> **RECORDS PROVIDED**:
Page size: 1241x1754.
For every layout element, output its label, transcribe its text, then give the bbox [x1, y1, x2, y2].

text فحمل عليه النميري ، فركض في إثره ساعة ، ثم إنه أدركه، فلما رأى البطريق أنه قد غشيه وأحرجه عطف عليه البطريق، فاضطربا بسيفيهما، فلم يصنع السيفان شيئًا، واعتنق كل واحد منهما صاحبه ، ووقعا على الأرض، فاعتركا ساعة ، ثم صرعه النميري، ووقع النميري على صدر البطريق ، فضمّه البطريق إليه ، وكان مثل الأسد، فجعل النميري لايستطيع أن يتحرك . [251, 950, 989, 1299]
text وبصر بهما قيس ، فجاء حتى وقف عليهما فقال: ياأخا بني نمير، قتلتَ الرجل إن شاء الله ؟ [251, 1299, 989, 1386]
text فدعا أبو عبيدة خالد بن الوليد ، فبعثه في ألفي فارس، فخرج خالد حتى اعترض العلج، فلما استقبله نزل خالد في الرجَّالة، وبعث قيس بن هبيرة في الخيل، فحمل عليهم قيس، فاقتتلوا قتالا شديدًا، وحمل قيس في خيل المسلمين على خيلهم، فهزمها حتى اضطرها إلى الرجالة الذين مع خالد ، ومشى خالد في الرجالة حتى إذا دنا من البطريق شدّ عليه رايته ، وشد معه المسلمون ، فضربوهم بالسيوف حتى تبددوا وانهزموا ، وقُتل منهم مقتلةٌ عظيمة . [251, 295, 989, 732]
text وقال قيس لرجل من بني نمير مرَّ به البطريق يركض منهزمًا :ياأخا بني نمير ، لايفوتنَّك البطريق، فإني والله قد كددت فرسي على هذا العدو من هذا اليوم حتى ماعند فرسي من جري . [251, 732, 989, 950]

> **EXERCISE**: Above are the entries; copy out every line among them that contains the word "ياأخا".

> **RESPONSE TO THIS EXERCISE**:
text وبصر بهما قيس ، فجاء حتى وقف عليهما فقال: ياأخا بني نمير، قتلتَ الرجل إن شاء الله ؟ [251, 1299, 989, 1386]
text وقال قيس لرجل من بني نمير مرَّ به البطريق يركض منهزمًا :ياأخا بني نمير ، لايفوتنَّك البطريق، فإني والله قد كددت فرسي على هذا العدو من هذا اليوم حتى ماعند فرسي من جري . [251, 732, 989, 950]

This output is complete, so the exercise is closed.